Directive:
When you reach the records below, output every one exactly as written but leave out any pictures.

■ ■ ■ ■

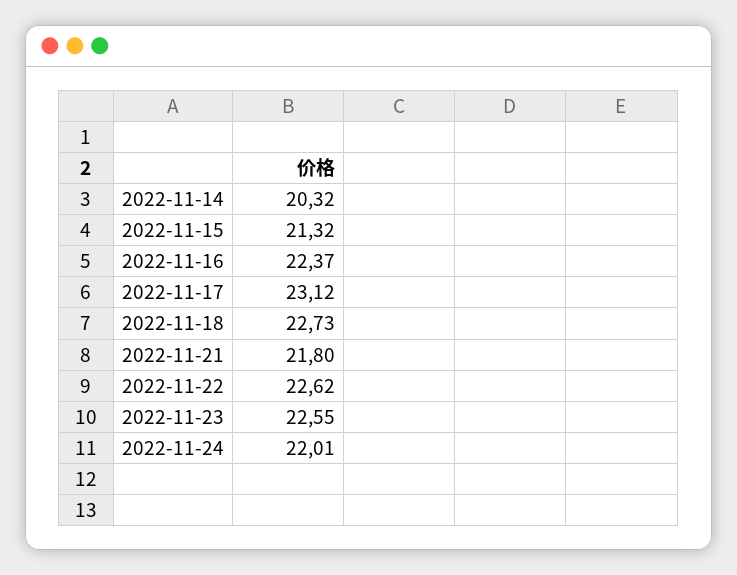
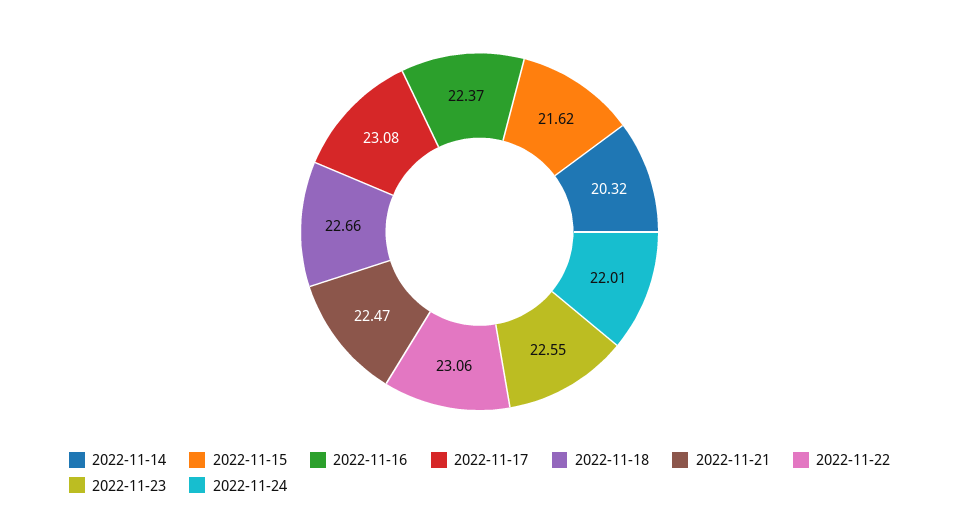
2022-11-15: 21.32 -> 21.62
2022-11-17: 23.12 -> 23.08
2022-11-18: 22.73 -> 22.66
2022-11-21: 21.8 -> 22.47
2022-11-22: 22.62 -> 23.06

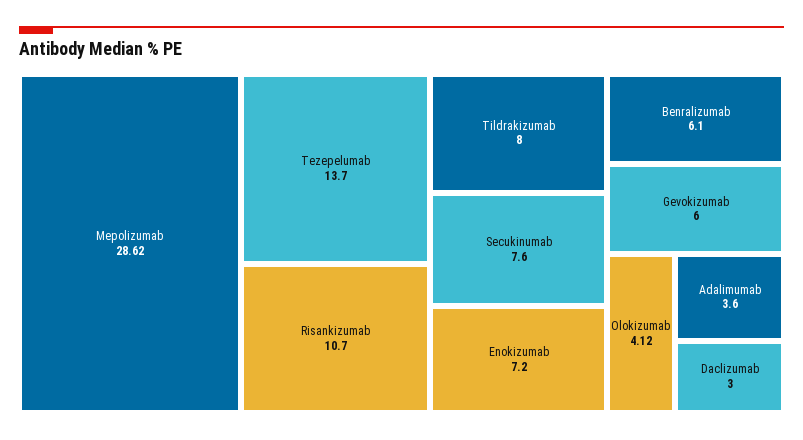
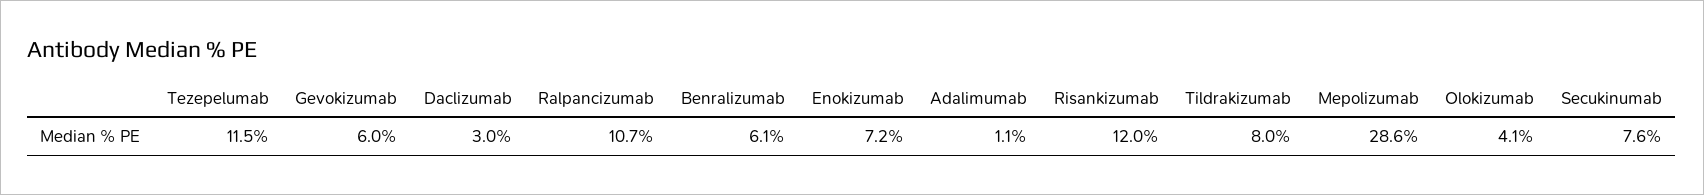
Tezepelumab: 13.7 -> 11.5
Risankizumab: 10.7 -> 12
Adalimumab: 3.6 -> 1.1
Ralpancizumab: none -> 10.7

■ ■ ■ ■

Output:
2022-11-15: 21.32 -> 21.62
2022-11-17: 23.12 -> 23.08
2022-11-18: 22.73 -> 22.66
2022-11-21: 21.8 -> 22.47
2022-11-22: 22.62 -> 23.06

Tezepelumab: 13.7 -> 11.5
Risankizumab: 10.7 -> 12
Adalimumab: 3.6 -> 1.1
Ralpancizumab: none -> 10.7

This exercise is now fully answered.